** Written exercise 1 **
In the Xen NIC thread, what did Adi Pircalabu disable on all the 10Gb interfaces of the affected servers?
==========
[CentOS-virt] NIC Stability Problems Under Xen 4.4 / CentOS 6 / Linux 3.18

Tue Jan 31 22:14:42 UTC 2017
Adi Pircalabu <adi at ddns.com.au>

On 31/01/17 21:00, Jinesh Choksi wrote:
> On 30 January 2017 at 22:17, Adi Pircalabu wrote:
> 
>     May I chip in here? In our environment we're randomly seeing:
> 
>     Jan 17 23:40:14 xen01 kernel: ixgbe 0000:04:00.1 eth6: Detected Tx
>     Unit Hang
> 
> 
> Someone in this thread: https://sourceforge.net/p/e1000/bugs/530/#2855 
>   reported that /"With these kernels I was only able to work around the 
> issue by disabling tx-checksumming offload with ethtool."/
> 
> However, that was reported for Kernels 4.2.6 / 4.2.8 / 4.4.8 and 4.4.10. 
> I just thought it could be something you could rule out and hence 
> mentioned it:
> 
> ethtool --offload eth6 rx off tx off
> 
> 
> Another thing to rule out in case its a regression with Intel NICs and TSO:
> 
> # tso => tcp-segmentation-offload
> # gso => generic-segmentation-offload
> # gro => generic-receive-offload
> # sg => scatter-gather
> # ufo => udp-fragmentation-offload (Cannot change)
> # lro => large-receive-offload (Cannot change)
> 
> ethtool -K eth6 tso off gso off gro off sg off

Nice, useful information. I've just disabled tx & rx checksumming on all 
the 10Gb interfaces on the affected servers, see how it goes. But as I 
said yesterday, in our environment it takes months to replicate.

Thanks,

Adi Pircalabu
==========
** Written exercise 2 **
Copy the records word for word, from the start down to and including the line that contains "title Promocja zdrowia".
==========
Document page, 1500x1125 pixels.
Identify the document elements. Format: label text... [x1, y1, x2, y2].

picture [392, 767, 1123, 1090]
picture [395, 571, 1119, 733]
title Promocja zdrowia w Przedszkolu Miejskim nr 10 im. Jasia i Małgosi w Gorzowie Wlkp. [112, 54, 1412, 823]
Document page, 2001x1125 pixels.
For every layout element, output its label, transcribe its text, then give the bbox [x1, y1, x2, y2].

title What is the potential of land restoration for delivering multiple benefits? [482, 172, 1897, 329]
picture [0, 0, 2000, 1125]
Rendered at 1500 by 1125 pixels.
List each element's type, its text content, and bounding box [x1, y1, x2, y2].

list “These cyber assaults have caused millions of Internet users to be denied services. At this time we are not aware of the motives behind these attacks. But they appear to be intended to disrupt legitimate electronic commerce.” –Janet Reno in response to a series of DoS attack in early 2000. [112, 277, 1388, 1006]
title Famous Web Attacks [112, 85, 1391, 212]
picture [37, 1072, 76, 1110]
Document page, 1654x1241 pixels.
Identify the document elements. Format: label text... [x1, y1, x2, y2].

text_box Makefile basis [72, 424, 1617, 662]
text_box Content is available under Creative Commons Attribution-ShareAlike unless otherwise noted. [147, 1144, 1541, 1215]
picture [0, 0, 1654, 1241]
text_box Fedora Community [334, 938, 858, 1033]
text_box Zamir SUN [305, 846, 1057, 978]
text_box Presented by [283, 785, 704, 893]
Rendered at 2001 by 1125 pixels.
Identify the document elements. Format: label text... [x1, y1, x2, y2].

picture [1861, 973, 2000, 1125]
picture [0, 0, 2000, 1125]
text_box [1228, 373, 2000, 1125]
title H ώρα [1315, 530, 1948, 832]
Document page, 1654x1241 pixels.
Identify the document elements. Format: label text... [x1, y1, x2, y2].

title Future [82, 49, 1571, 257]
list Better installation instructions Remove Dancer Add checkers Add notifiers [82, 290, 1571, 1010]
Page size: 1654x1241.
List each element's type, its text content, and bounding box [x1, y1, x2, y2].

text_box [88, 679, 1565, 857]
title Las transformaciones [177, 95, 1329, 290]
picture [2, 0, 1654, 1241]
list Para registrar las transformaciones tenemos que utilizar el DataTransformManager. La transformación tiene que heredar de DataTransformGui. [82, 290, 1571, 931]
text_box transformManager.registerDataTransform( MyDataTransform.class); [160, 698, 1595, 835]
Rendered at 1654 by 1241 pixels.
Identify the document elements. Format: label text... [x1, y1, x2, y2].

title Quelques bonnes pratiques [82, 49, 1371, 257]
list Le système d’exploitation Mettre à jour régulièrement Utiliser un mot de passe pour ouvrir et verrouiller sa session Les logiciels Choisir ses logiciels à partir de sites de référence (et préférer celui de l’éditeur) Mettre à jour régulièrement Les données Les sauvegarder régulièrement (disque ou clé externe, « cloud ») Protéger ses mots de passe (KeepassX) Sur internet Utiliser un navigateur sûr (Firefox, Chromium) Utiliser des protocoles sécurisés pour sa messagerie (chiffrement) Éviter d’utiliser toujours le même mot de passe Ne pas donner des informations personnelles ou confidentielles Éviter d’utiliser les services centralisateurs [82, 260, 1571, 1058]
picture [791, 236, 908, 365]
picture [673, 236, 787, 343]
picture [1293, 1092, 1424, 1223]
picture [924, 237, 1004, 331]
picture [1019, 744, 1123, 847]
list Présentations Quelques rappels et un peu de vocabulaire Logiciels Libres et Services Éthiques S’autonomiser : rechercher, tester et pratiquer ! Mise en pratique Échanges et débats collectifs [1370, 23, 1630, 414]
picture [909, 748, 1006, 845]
==========
** Task response 1 **
Tx and rx checksumming.

** Task response 2 **
Document page, 1500x1125 pixels.
Identify the document elements. Format: label text... [x1, y1, x2, y2].

picture [392, 767, 1123, 1090]
picture [395, 571, 1119, 733]
title Promocja zdrowia w Przedszkolu Miejskim nr 10 im. Jasia i Małgosi w Gorzowie Wlkp. [112, 54, 1412, 823]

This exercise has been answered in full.